While the program is mainly intended to illustrate game board building techniques, they are all playable - in fact three games can be played simultaneously, one on each board.   Message labels above each board give turn information and current score,  A second message line reports cases with no move available and game winner information.

Non-programmers are welcome to read on, but may want to skip to the bottom of this page to download executable version of the program.

Creating the boards

Global variables Offsetx, OffsetY and Panelsize define the location and cell size for each board.  Board2 and Board3 start at 9 and 18 panel size increments to the right of Board1.  The FormActivate method creates all of the components for the boards.  Beginners frequently have problems creating visual controls because the Parent property must be specifically assigned.   Parent is the windowed control that will control the drawing and redrawing of the child controls.  For Board1, the TPanel board, the parent is "self", the main form.  For Board2, the TShapes, I created a Tpanel to frame them and assigned it as the parent for each shape control.  Board3 is single TStringControl with 8 columns and 8 rows.

◆ ◆ ◆ ◆ ◆ ◆ ◆

### Problems and tasks:
• 1. Copy the stretch of the game board program description from "Non-programmers are welcome" through "and 8 rows." word for word.
• 2. Based on the game board program description, state whether each statement agrees with it, answering yes or no and quoting the deciding words: (a) Board2 and Board3 start to the left of Board1. (b) For Board1, the parent is the main form. (c) Only one game can be played at a time.

### Dataset entries:
◆ ◆ ◆ ◆ ◆ ◆ ◆

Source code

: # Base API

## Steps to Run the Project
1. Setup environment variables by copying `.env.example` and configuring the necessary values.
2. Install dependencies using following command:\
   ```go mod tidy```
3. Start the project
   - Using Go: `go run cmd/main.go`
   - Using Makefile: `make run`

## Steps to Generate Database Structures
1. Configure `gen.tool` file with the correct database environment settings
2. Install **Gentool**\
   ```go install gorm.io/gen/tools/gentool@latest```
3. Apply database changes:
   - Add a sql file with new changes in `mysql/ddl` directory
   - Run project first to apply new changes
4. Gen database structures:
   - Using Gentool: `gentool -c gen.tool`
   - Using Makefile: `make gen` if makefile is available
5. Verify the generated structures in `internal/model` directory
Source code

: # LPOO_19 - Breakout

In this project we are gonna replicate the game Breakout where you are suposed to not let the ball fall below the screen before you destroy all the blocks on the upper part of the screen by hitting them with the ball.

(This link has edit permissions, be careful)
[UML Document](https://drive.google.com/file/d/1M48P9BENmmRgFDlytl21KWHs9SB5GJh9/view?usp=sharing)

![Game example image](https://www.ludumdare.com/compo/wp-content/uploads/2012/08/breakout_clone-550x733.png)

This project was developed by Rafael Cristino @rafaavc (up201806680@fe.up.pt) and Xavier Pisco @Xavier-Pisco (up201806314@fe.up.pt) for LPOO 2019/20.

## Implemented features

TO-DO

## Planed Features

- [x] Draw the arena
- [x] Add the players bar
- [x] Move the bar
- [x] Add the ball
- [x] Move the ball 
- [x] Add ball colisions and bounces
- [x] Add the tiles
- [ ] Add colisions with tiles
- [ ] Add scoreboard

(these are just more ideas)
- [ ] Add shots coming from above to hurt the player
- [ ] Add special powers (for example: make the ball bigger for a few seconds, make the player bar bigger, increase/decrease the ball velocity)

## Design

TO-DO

◆ ◆ ◆ ◆ ◆ ◆ ◆

### Task solutions:
• 1.
Non-programmers are welcome to read on, but may want to skip to the bottom of this page to download executable version of the program.

Creating the boards

Global variables Offsetx, OffsetY and Panelsize define the location and cell size for each board.  Board2 and Board3 start at 9 and 18 panel size increments to the right of Board1.  The FormActivate method creates all of the components for the boards.  Beginners frequently have problems creating visual controls because the Parent property must be specifically assigned.   Parent is the windowed control that will control the drawing and redrawing of the child controls.  For Board1, the TPanel board, the parent is "self", the main form.  For Board2, the TShapes, I created a Tpanel to frame them and assigned it as the parent for each shape control.  Board3 is single TStringControl with 8 columns and 8 rows.

• 2.
(a) No: "Board2 and Board3 start at 9 and 18 panel size increments to the right of Board1."
(b) Yes: "For Board1, the TPanel board, the parent is "self", the main form."
(c) No: "in fact three games can be played simultaneously, one on each board."